Some drugs metabolize at different rates in different organs, and organs probably take turns at metabolizing a drug but there's currently no way to know in what order metabolism occurs for a given therapeutic. That information could be useful because some drugs linger longer in the body than expected, and scientists often don't know where the hold-up is.
Shaffer said her lab has performed only a handful of studies with the technology because it's so new. So far, the team has pulsed a drug through an equine lung-chip and a liver-chip for sample collection from the apparatus at defined times post-administration to see how much of the drug had been metabolized by specific tissues in a set timeframe.
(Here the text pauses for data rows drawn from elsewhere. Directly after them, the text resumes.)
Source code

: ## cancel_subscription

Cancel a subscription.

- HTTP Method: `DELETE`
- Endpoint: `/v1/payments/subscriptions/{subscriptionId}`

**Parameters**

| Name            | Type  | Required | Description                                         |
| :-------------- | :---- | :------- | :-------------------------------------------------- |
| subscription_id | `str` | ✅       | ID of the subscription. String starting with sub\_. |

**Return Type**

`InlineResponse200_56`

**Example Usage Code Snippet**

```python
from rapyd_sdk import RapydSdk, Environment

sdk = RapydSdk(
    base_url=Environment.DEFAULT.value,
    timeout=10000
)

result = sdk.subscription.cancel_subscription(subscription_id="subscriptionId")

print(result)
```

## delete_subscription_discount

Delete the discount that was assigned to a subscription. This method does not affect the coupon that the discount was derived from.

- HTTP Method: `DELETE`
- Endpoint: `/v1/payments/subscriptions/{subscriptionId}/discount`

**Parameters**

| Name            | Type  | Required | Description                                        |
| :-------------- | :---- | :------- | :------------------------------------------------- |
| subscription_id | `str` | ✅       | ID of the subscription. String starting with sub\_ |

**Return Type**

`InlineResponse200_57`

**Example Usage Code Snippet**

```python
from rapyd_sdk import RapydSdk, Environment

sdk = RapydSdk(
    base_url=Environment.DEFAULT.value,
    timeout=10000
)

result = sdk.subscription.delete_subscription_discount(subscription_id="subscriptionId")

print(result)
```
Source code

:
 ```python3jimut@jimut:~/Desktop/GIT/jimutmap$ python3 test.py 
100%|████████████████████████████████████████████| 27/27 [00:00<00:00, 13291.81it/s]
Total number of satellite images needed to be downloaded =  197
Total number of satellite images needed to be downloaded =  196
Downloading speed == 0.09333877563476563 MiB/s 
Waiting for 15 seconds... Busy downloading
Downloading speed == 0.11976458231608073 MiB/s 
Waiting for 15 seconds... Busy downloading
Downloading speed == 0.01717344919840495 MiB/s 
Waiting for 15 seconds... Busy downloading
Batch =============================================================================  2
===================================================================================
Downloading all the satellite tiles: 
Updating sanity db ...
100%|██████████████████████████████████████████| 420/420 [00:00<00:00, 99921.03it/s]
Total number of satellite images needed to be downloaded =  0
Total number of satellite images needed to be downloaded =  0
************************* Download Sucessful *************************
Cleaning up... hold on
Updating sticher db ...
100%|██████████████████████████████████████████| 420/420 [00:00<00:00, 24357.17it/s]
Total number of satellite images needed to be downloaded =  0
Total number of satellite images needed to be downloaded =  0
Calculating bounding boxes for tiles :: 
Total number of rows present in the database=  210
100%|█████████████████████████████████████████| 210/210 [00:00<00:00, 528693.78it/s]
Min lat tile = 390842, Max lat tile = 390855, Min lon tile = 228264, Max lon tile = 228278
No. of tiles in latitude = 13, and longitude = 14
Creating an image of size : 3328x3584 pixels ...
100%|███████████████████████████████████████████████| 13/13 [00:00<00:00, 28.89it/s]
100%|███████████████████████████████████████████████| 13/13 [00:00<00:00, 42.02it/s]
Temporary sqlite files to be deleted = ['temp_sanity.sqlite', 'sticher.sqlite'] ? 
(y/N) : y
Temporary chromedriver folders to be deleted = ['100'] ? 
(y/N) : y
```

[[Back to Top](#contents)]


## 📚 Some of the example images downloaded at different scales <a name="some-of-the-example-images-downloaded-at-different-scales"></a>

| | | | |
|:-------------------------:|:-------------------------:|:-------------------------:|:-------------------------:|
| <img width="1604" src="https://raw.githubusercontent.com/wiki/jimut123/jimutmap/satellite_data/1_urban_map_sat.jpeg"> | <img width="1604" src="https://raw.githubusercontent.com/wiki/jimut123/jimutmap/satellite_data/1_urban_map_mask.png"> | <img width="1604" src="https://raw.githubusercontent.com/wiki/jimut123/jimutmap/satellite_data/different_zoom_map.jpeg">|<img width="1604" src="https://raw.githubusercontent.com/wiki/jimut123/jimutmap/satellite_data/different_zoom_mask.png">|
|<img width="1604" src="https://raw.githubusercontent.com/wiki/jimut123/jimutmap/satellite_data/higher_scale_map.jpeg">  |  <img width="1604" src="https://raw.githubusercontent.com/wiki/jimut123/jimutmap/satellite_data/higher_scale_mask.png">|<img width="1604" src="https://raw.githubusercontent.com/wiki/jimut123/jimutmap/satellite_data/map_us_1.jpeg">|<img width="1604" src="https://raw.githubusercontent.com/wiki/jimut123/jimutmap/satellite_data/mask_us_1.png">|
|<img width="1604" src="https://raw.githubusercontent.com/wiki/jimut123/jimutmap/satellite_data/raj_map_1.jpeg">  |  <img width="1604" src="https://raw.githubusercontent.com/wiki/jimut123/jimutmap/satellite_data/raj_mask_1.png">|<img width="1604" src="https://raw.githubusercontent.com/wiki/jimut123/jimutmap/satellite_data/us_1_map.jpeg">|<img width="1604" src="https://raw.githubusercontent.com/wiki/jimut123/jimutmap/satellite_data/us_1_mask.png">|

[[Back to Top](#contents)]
The team is still validating these emerging methods and drafting papers for peer-reviewed journals describing the process they've used to create this technology. Shaffer said they're still a few months away from using the organ chips en masse for huge studies – and they need to expand to include tissues from other breeds – but she thinks the microfluidic chips could be useful for pre-clinical analysis of new therapeutic drugs.
“The big sell with our horse-on-a-chip technology is that it's going to significantly reduce animal use for studies – reduce euthanasia, reduce the need for research herds,” she said. “We can now perform the majority of upstream pre-clinical analyses in the lab using our technology that recreates the dynamic environment within the horse. Before, we'd study the effects of a new drug using expensive and limited research herds. Now, we can perform critical toxicity and safety studies before the candidate drug is ever injected into a horse.
“The key to our technology is that we don't need to euthanize additional horses. We can go back to our cryobank of Thoroughbred tissue and enrich for tissue-specific stem cells to essentially grow equine microfluidic organ-chips indefinitely. My research team has developed several innovative methods that allow us to keep using and expanding these diverse equine tissues indefinitely.”